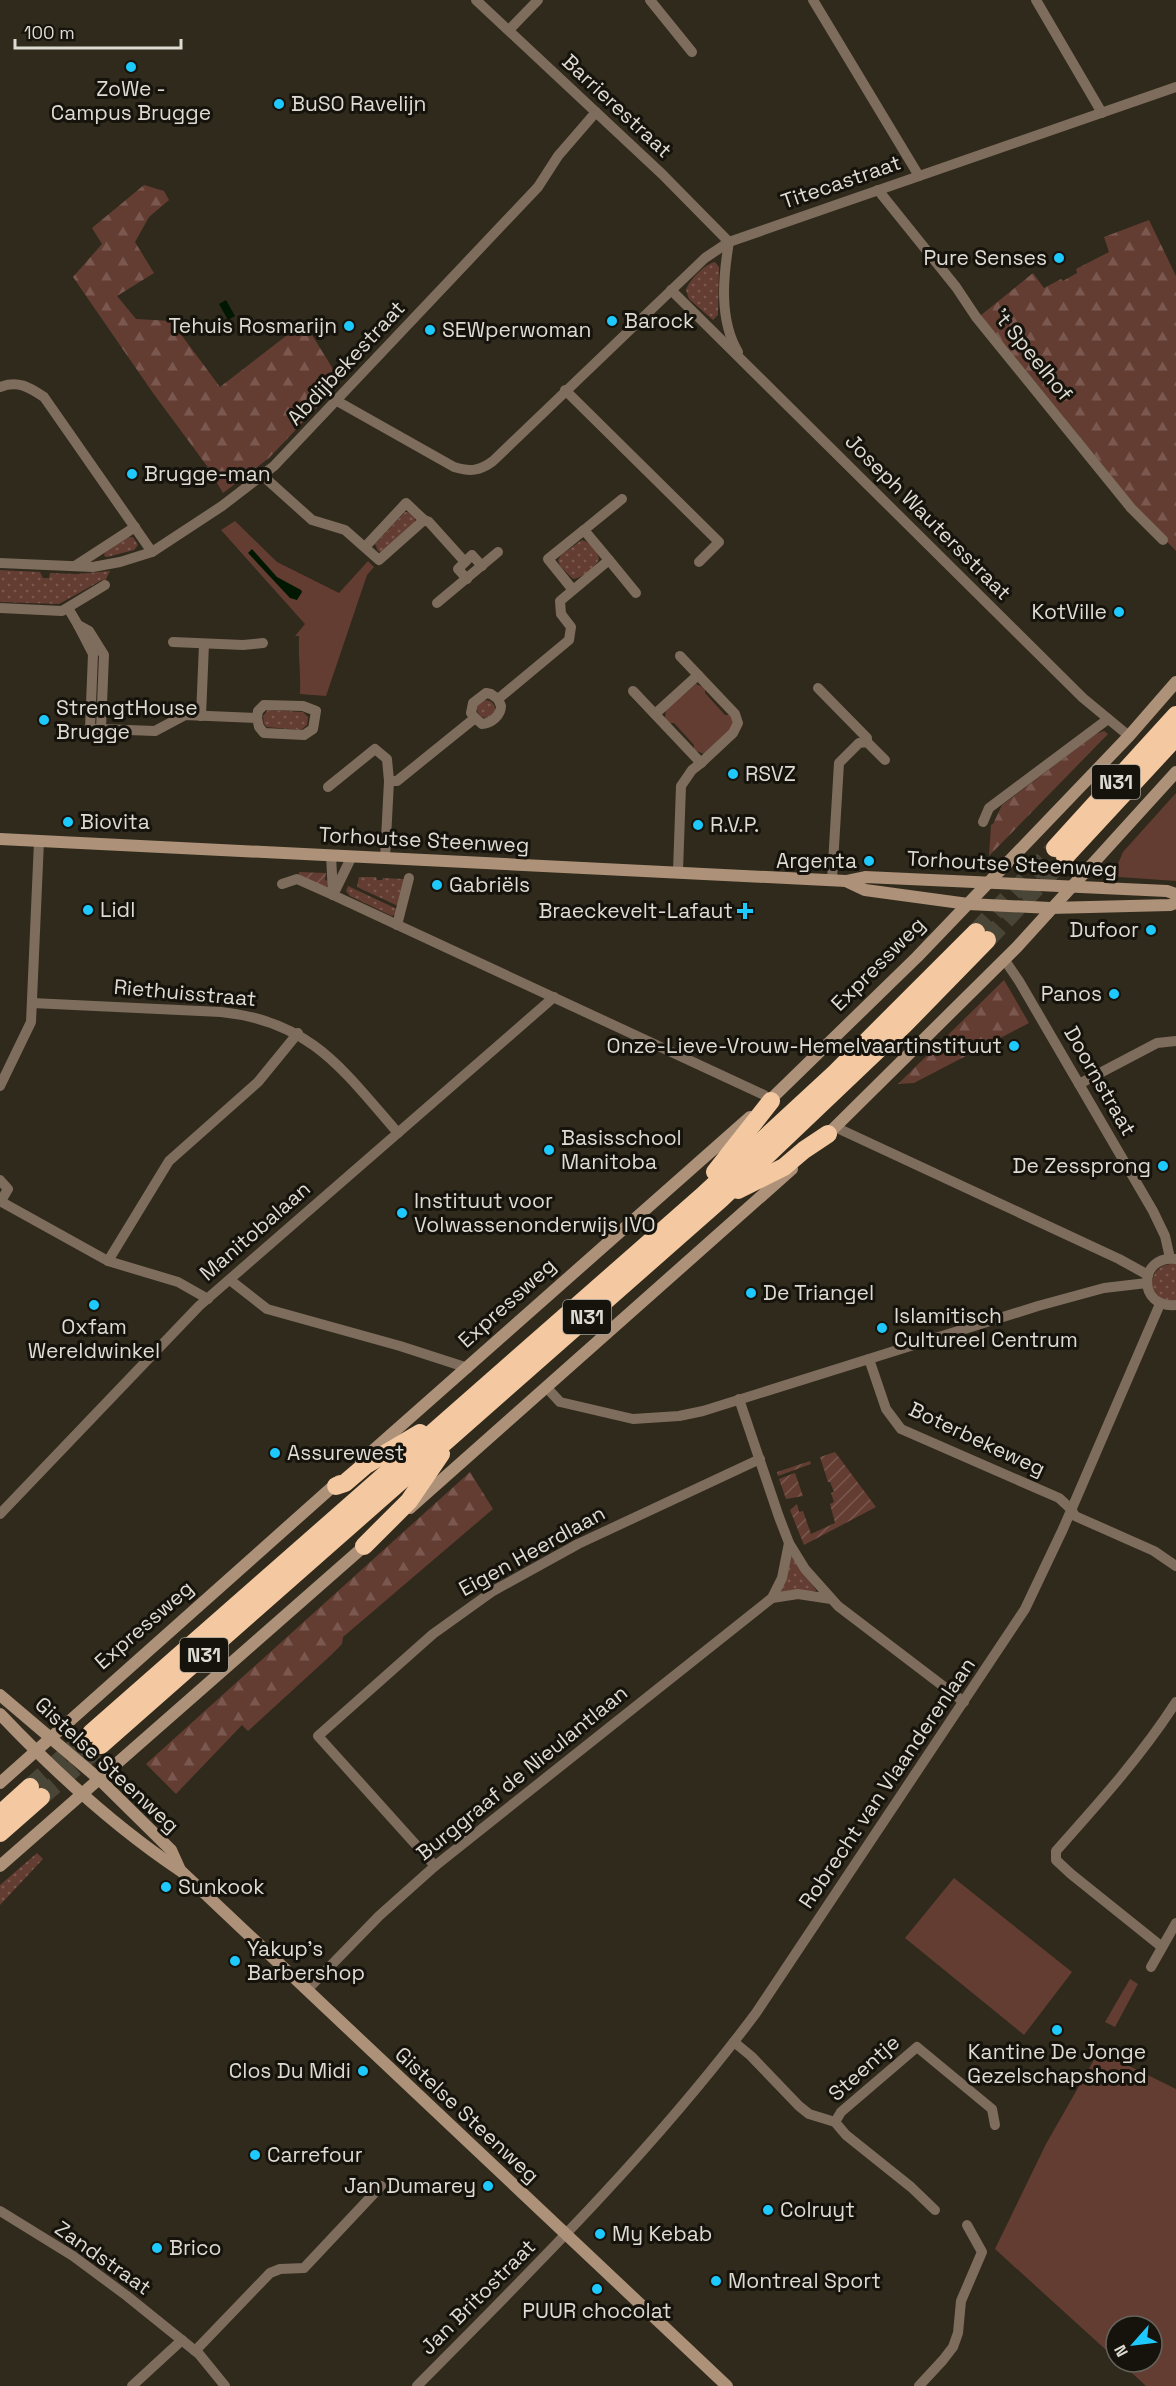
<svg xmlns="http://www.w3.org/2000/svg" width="1176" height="2386" font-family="'Space Grotesk',sans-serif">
	<defs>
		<pattern id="grass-dots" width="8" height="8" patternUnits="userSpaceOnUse" patternTransform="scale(1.5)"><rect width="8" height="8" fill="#643d32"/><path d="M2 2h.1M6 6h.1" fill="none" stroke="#7a584f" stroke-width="1.8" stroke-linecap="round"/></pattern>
		<pattern id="forest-firs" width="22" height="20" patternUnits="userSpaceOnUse" patternTransform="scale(1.5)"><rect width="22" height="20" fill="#643d32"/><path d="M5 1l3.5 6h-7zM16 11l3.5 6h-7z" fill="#7a584f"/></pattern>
		<pattern id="garden-furrows" width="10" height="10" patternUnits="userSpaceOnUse" patternTransform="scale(1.5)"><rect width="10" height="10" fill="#643d32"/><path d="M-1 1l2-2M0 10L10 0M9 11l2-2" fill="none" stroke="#7a584f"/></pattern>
	</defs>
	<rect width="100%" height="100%" fill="#2f2a1c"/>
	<g fill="url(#grass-dots)">
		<path d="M715,262L719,267L718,315L713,320L689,299L686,290C689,280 705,264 715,262Z"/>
		<polygon points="405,512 408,512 415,518 415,522 381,552 378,551 375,544"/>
		<polygon points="133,537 138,545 134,550 107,557 104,556 105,552 127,538"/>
		<path d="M582,540C590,542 598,551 599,559C595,568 582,578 573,579L560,566L558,560L562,554Z"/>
		<polygon points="0,570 40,572 43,578 49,578 50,573 77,574 110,571 104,583 102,580 59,604 0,602"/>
		<circle cx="486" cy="709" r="9"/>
		<polygon points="268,710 303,712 308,717 307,725 301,730 267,727 264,724 263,716"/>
		<polygon points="359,877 376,877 377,880 382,880 383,878 404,879 398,906 357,887"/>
		<polygon points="348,886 397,909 396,914 392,916 350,896 346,891"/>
		<path d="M1176,1263V1302L1162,1301L1151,1286C1154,1269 1160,1265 1176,1263Z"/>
		<polygon points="791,1556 816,1590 816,1591 780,1593"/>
		<polygon points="37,1853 43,1859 0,1905 0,1885"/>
	</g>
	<g fill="url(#forest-firs)">
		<polygon points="144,185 164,191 169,200 149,217 135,242 154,273 117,296 136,319 171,321 220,387 304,322 341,382 269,458 223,493 207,466 153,393 73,277 102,244 92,228"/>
		<polygon points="1149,220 1176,276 1176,551 1131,504 980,316 1033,273 1044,288 1061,279 1063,281 1077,273 1076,269 1109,252 1104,237"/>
		<polygon points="1104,731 1108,734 989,856 991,825 993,824 1002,805 1096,734"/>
		<polygon points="1004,980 1029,1023 914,1083 898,1084"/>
		<polygon points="470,1472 493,1509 343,1637 342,1644 330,1656 248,1731 242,1725 176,1794 146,1764"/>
	</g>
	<g fill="#643d32">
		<path d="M235,521L277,562L339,593L368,561L374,567L367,575L326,696L300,694C301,673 298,657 299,636H295L305,624L221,530Z"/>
		<polygon points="696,684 705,688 705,693 725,715 731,715 733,718 733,728 704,754 694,750 694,745 674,723 668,723 665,718 666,710"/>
		<polygon points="1176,793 1176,881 1119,877 1114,873 1123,852"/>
		<polygon points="954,1878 1072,1972 1024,2035 905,1938"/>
		<polygon points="1130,1979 1138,1984 1115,2027 1105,2022"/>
		<polygon points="1099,2051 1176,2089 1176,2386 1146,2386 1120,2362 1152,2362 1152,2326 1116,2326 1116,2359 995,2249 1046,2144"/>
	</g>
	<g fill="url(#garden-furrows)">
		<polygon points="299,872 326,873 325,880 328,881 327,887 299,877"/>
		<polygon points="835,1452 876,1507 804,1545 790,1510 797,1504 799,1512 803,1511 811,1534 835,1523 830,1504 834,1502 831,1493 834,1492 830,1482 828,1482 820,1457"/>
		<polygon points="810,1461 811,1464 778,1476 777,1472"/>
		<polygon points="795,1473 803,1496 786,1499 779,1479"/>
	</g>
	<g fill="#001701">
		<polygon points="226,300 235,316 228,320 219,304"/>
		<polygon points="252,549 277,577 301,590 302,592 297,600 290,598 248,553"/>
	</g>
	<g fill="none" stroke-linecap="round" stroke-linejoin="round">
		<g stroke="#494537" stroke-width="18" stroke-dasharray="18 9" stroke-linecap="butt">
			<polyline points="976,932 1055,848"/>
			<polyline points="987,940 1065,857"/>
			<polyline points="30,1787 91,1733"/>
			<polyline points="41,1797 101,1745"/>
		</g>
		<g stroke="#7e6c5c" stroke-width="10">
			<polyline points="476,0 662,174 729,242"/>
			<polyline points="650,0 692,52"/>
			<polyline points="813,0 919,176"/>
			<polyline points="1036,0 1102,113"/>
			<polyline points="509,30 538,0"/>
			<polyline points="878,190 956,287 976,317 1131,508 1163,540"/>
			<path d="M729,242C723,277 719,320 738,352"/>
			<polyline points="671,290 1083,698 1129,736"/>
			<path d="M0,387C18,380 29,387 44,397L152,552"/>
			<polyline points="565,390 719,542 699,562"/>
			<path d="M337,401L454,467C470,472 480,471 493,461L705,258L729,242L1176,87"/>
			<polyline points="263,476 312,520 345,530 379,560 424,520 429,522 465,562 458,569 467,579"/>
			<polyline points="584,530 622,499"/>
			<polyline points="365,547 406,503 424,520"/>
			<polyline points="609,560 636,593"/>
			<polyline points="465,562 472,555 482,566"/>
			<polyline points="0,563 93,567 120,562 152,552 222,506 274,466 538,187 558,156 596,112"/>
			<polyline points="75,566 135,527"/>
			<polyline points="437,603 498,552"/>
			<polyline points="0,608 62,611 105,585"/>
			<polyline points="68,608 78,625 89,631 104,655 101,729 155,731 185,715 257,718 259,727 264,733 304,735 313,729 316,711 303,706 264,705 258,711 257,718"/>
			<polyline points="78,625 93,654 90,729 101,729"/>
			<polyline points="173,642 243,645 263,643"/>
			<polyline points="680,656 698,675"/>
			<polyline points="818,688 867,738 867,742"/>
			<polyline points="633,691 701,763 692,770 681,786 678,871"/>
			<polyline points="655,714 698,675 735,714 738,723 733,733 701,763"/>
			<polyline points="201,716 204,644"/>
			<polyline points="475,718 471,713 473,703 486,693 491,694 498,699 569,640 571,627 561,614 560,601 609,560 584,530 548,559 573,590"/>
			<path d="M328,787L375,749L387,759L389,781H397L475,718L482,724C492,723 501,715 501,706L498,699"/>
			<polyline points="983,822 989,808 1108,719"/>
			<polyline points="331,855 333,895"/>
			<polyline points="385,858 389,781"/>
			<polyline points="832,880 839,763 859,743 867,742 885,760"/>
			<polyline points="282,884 297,879 333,895 764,1095 771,1101"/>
			<polyline points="333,895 352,856"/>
			<polyline points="397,925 409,878"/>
			<polyline points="1004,959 1019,981 1153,1211 1165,1236 1170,1258"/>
			<path d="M32,1003L221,1012C311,1021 343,1070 398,1133"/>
			<polyline points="1079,1084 1157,1043 1176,1041"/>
			<polyline points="0,1086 31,1022 39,841"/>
			<polyline points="835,1127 1119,1259 1148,1275"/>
			<polyline points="0,1180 8,1189 1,1201"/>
			<polyline points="0,1201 108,1261 178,1282 208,1299"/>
			<path d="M1176,1259C1138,1254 1137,1309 1176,1305"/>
			<polyline points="108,1261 169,1161 258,1082 298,1033"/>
			<polyline points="230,1280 267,1309 400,1346 468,1368"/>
			<polyline points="869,1359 886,1409 901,1429 1059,1498 1071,1509 1075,1516 1154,1551 1176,1566"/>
			<polyline points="547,1388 560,1402 633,1419 679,1416 703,1411 1038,1306 1104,1288 1147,1283"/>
			<polyline points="739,1399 779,1517 789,1543 805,1569 838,1606 964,1702"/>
			<polyline points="0,1514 199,1306 554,997"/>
			<polyline points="772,1598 798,1594 831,1599"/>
			<polyline points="435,1866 318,1736 433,1634 493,1591 578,1544 760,1459"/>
			<path d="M1162,1947L1071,1874L1056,1860V1851C1098,1804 1142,1755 1176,1702"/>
			<polyline points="1151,1967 1176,1923"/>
			<polyline points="307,1990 379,1916 435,1866 772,1598 782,1578 789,1543"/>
			<polyline points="734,2042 751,2056 799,2106 809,2114 835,2122 846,2135 911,2187 935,2210"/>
			<polyline points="835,2122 841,2112 917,2047 992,2109 995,2125"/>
			<polyline points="0,2211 73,2256 127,2296 199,2354 225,2386"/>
			<polyline points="195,2351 270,2273 280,2269 304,2268 381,2186"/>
			<polyline points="132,2386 182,2340"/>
			<path d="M417,2386C535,2267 655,2148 756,2013L1025,1609L1063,1529L1160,1304"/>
			<polyline points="919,2386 943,2360 953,2347 958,2333 961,2301 982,2252 967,2225"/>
		</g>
		<g stroke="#ad9178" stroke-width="12">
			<polyline points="0,839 846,881 865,877 1167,891 1176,894"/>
			<polyline points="846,881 865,890 968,904 1050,908 1170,905 1176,903"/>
			<polyline points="766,1104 917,957 1129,736 1176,682"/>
			<polyline points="824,1138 1017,947 1176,772"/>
			<polyline points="361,1461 750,1117"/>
			<polyline points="410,1508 792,1169"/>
			<polyline points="0,1695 99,1779 171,1850 180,1870"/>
			<path d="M0,1714C54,1771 115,1827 181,1871L727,2386"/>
			<polyline points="0,1783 339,1481"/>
			<polyline points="0,1866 369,1542"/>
		</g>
		<g stroke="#f4c8a0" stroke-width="18">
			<polyline points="1055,848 1176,715"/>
			<polyline points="1065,857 1176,737"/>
			<polyline points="715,1172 771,1101"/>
			<polyline points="738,1190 784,1167 804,1150 828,1134"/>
			<polyline points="336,1486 345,1483 366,1465 420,1433"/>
			<polyline points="364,1546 409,1501 441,1454"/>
			<polyline points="91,1733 701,1197 835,1073 976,932"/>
			<polyline points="101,1745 721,1199 904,1025 987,940"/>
			<polyline points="0,1814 30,1787"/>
			<polyline points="0,1833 41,1797"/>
		</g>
	</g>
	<g fill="#1ec9fd" stroke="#15130c" stroke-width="2">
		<circle cx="131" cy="67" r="6"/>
		<circle cx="279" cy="104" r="6"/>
		<circle cx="1059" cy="258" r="6"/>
		<circle cx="612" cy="321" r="6"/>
		<circle cx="349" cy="326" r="6"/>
		<circle cx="430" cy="330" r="6"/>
		<circle cx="132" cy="474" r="6"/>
		<circle cx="1119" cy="612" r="6"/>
		<circle cx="44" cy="720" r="6"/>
		<circle cx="733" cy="774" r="6"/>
		<circle cx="68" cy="822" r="6"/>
		<circle cx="698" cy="825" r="6"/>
		<circle cx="869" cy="861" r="6"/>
		<circle cx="437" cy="885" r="6"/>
		<circle cx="88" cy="910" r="6"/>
		<path d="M742 902h6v6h6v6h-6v6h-6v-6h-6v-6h6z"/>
		<circle cx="1151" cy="930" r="6"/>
		<circle cx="1114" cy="994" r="6"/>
		<circle cx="1014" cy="1046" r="6"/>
		<circle cx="549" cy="1150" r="6"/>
		<circle cx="1163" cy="1166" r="6"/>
		<circle cx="402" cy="1213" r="6"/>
		<circle cx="751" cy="1293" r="6"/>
		<circle cx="94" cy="1305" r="6"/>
		<circle cx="882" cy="1328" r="6"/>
		<circle cx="275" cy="1453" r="6"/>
		<circle cx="166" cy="1887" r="6"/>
		<circle cx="235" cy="1961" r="6"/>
		<circle cx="1057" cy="2030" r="6"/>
		<circle cx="363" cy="2071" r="6"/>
		<circle cx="255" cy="2155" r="6"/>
		<circle cx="488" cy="2186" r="6"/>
		<circle cx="768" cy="2210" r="6"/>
		<circle cx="600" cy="2234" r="6"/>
		<circle cx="157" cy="2248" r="6"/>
		<circle cx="716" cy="2281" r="6"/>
		<circle cx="597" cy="2289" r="6"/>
	</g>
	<g text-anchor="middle" stroke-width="6" stroke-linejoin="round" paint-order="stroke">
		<g fill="#15130c" stroke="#a29f97" stroke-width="1.5">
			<rect x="1092" y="765" width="48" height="34" rx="4.5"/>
			<rect x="563" y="1300" width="48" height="34" rx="4.5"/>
			<rect x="180" y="1638" width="48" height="34" rx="4.5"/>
		</g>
		<g font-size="20" font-weight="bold" fill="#dedbd2">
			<text x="1116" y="789">N31</text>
			<text x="587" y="1324">N31</text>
			<text x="204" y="1662">N31</text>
		</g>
		<g font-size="21" fill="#dedbd2" stroke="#15130c" text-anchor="start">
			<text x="131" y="96" text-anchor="middle">ZoWe -<tspan x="131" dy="24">Campus Brugge</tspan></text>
			<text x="291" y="111">BuSO Ravelijn</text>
			<text x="1047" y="265" text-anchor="end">Pure Senses</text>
			<text x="624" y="328">Barock</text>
			<text x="337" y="333" text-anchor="end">Tehuis Rosmarijn</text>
			<text x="442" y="337">SEWperwoman</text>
			<text x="144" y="481">Brugge-man</text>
			<text x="1107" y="619" text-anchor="end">KotVille</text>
			<text x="56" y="715">StrengtHouse<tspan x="56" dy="24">Brugge</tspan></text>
			<text x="745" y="781">RSVZ</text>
			<text x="80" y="829">Biovita</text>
			<text x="710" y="832">R.V.P.</text>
			<text x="857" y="868" text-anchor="end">Argenta</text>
			<text x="449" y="892">Gabriëls</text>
			<text x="100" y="917">Lidl</text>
			<text x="733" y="918" text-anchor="end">Braeckevelt-Lafaut</text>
			<text x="1139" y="937" text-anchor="end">Dufoor</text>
			<text x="1102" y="1001" text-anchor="end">Panos</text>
			<text x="1002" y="1053" text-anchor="end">Onze-Lieve-Vrouw-Hemelvaartinstituut</text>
			<text x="561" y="1145">Basisschool<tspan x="561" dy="24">Manitoba</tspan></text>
			<text x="1151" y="1173" text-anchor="end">De Zessprong</text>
			<text x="414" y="1208">Instituut voor<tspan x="414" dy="24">Volwassenonderwijs IVO</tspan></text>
			<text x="763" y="1300">De Triangel</text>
			<text x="894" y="1323">Islamitisch<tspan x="894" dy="24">Cultureel Centrum</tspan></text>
			<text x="94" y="1334" text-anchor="middle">Oxfam<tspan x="94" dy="24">Wereldwinkel</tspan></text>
			<text x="287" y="1460">Assurewest</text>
			<text x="178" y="1894">Sunkook</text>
			<text x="247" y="1956">Yakup's<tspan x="247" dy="24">Barbershop</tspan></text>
			<text x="1057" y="2059" text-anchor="middle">Kantine De Jonge<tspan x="1057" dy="24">Gezelschapshond</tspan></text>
			<text x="351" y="2078" text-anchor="end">Clos Du Midi</text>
			<text x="267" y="2162">Carrefour</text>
			<text x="476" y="2193" text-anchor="end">Jan Dumarey</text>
			<text x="780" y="2217">Colruyt</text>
			<text x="612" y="2241">My Kebab</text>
			<text x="169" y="2255">Brico</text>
			<text x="728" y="2288">Montreal Sport</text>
			<text x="597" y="2318" text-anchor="middle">PUUR chocolat</text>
		</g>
		<g font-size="21" fill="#dedbd2" stroke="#15130c">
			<text transform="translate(617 106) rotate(43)" y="7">Barrierestraat</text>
			<text transform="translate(841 182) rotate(-19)" y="7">Titecastraat</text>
			<text transform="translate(1033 355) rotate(51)" y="7">'t Speelhof</text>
			<text transform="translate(346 363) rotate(-47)" y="7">Abdijbekestraat</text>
			<text transform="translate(928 517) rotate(45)" y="7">Joseph Wautersstraat</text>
			<text transform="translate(424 840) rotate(3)" y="7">Torhoutse Steenweg</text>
			<text transform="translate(1012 864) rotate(3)" y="7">Torhoutse Steenweg</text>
			<text transform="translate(878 964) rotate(-45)" y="7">Expressweg</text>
			<text transform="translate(185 993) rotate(5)" y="7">Riethuisstraat</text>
			<text transform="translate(1100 1081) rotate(60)" y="7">Doornstraat</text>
			<text transform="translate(255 1231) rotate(-41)" y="7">Manitobalaan</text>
			<text transform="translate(507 1303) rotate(-42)" y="7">Expressweg</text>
			<text transform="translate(977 1439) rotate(25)" y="7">Boterbekeweg</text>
			<text transform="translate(532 1551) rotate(-29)" y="7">Eigen Heerdlaan</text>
			<text transform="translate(144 1625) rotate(-41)" y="7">Expressweg</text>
			<text transform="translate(107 1765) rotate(43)" y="7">Gistelse Steenweg</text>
			<text transform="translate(522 1773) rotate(-39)" y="7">Burggraaf de Nieulantlaan</text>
			<text transform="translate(887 1783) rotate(-56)" y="7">Robrecht van Vlaanderenlaan</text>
			<text transform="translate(864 2068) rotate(-42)" y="7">Steentje</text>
			<text transform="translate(467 2115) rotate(43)" y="7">Gistelse Steenweg</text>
			<text transform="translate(103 2258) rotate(35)" y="7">Zandstraat</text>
			<text transform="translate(478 2297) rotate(-45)" y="7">Jan Britostraat</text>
		</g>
	</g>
	<g transform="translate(1134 2344) rotate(242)"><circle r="28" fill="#15130c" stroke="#65635b" stroke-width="1.5"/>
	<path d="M0-4.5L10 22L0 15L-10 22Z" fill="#1ec9fd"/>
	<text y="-9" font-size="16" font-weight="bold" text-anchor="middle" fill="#dedbd2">N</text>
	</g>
	<path d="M15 39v9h166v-9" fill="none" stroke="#dedbd2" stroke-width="3"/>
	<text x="24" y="39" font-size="18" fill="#dedbd2" stroke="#15130c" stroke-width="4.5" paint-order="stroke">100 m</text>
</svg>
----------------------------------------
A single number is expected: how many lines in the entries above hold the word "linejoin".

2